Sir Paul Coleridge emphasises that he is not preaching but offering help to those who might otherwise throw in the towel, but his reasons do not feel good enough for us to bother taking him up on it. He blames the glossy weddings celebrated in Hello! magazine for fetishising marriage into a glorious day of partying followed by a vision of sweet nothings until we end our days.
But Coleridge's view of marriage is no less evangelical, albeit more Gradgrind and with less glitter. The problem is that getting married has just become a nice thing to do, a lifestyle choice rather than a necessity. Strictly speaking, nobody needs to anymore. Having a child with someone is the biggest commitment you can make these days, whether you're married or not, and if that doesn't keep you together then very little else will, regardless of how much counselling or how many bleak statistics Sir Paul can give you. I can't imagine that any parent would rather bring up a child on their own than with some like-minded soul – divorce remains, in these cases, a final solution.
Having laid so many social ills at the feet of separated and unmarried parents, Coleridge has failed to consider the bigger picture. Many of the problems he invokes are products of a breakdown in community that goes much further than simply whether people tie the knot or not. Wealth distribution; gender inequality; general mistrust of one another. People do not know their neighbours; we have lost any sort of collective conscience; we are all out for as much as we can get for a little as we can be bothered to put in.
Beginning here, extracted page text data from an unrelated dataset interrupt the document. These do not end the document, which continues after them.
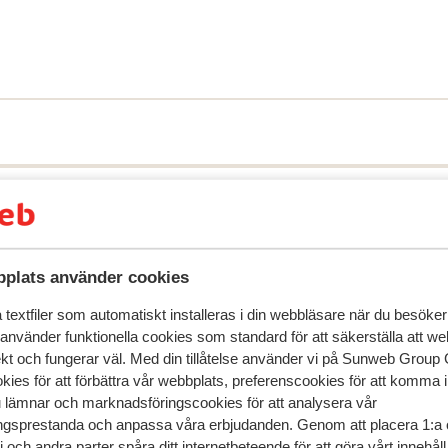
plats använder cookies
textfiler som automatiskt installeras i din webbläsare när du besöker
 använder funktionella cookies som standard för att säkerställa att w
ekt och fungerar väl. Med din tillåtelse använder vi på Sunweb Gro
kies för att förbättra vår webbplats, preferenscookies för att komma 
u lämnar och marknadsföringscookies för att analysera vår
speglar deras upplevelser av vår produkt.
Mer om recensio
gsprestanda och anpassa våra erbjudanden. Genom att placera 1:a 
 och andra parter spåra ditt internetbeteende för att göra vårt innehål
The cult of the individual is such that we can, both literally and metaphorically, afford to look after number one, and we are not used to sacrificing that for the greater good anymore. So politicians, and now those in charge of our moral rectitude, telling us that we should – telling us to get wed for the good of society – feels hackneyed and out of date. And it only perpetuates an outmoded cycle of doing what we think we want because we feel we should. The cult of marriage is more dangerous than marriage itself, when you consider in how many instances it goes wrong.